On the other hand, corporate America — including the massive corporations that own most of our media — love the GOP for the same reasons mentioned in the previous paragraph.
Which may have something to do with why our media almost never discusses these Republican efforts beyond vaguely quoting Democratic outrage about ambiguous "voter suppression" charges.
This is one dimension of a much larger nationwide campaign of Republican assaults on our democracy executed through the phony excuse of trying to stop "voter fraud."
This year, and particularly in 2024, they're reviving Operation Eagle Eye to have armed white militia men and Ron DeSantis' dystopian "election police" confront people in their own neighborhoods on Election Day, all in a craven attempt to discourage minority voting.
Doubling down on that effort, they're also stepping up the rate at which they close polling places in largely Black communities to further stretch out lines and discourage voters.
And they're putting up billboards across the dozen or so states with anti-felon voting laws warning that under some circumstances voting is a crime that can land them in prison.
Other states have criminalized registering people to vote; the smallest error can now land you in prison in several Republican-controlled states. These laws have killed multiple voter registration drives in those states; the League of Women Voters recently had to stop their registration efforts in Florida, for example.
When Donald Trump started squealing about the 2020 election being "stolen" after his wipeout 7 million-vote loss and being crushed in the Electoral College, the media treated it like a joke for more than a year.
As a result, it's now an article of faith among over 70 percent of Republicans, driving one of them to attack Nancy Pelosi's husband in an attempt to assassinate the speaker of the House; thousands of other people who have believed this Republican lie of voter fraud were whipped into a frenzy by Donald Trump to attack the U.S. Capitol.
This situation has reached today's crisis point because our media has almost entirely ignored the truth about this Republican scam for almost 60 years. Even today, about the only network that covers the work of people like Marc Elias (disclosure: I donate to Democracy Docket) is MSNBC, and even then only occasionally.
Mark Twain is sometimes quoted (probably apocryphally) as saying, "A lie can get halfway around the world before the truth gets its boots on." Social media has given the saying a whole new meaning, but in this case an updated version may be: "When a lie is ignored by the media for decades it becomes a believed 'truth' that the liars can then use to pass legislation destructive of democracy itself into law and through the courts."

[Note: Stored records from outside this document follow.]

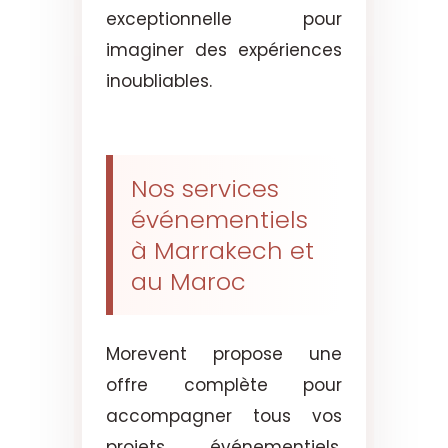
exceptionnelle pour
imaginer des expériences
inoubliables.
Nos services
événementiels
à Marrakech et
au Maroc
Morevent propose une
offre complète pour
accompagner tous vos
projets événementiels.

No democracy anywhere in the world can work if its citizens don't believe their votes are legitimately counted, as we can see today in Brazil. This lie that was merely a convenience around the edges in 1964 is now a harpoon pointed right at our elections, what Thomas Paine called "the beating heart" of our republic.
If it's not debunked and destroyed, it could well signal the end of democracy in America and the beginning of a Putin/Orbán-style fascism.
It's beyond time for our media to do their damn job and point out the evil lie the Goldwater campaign buried deep in our collective psyche way back in 1964, before it succeeds in killing American democracy altogether.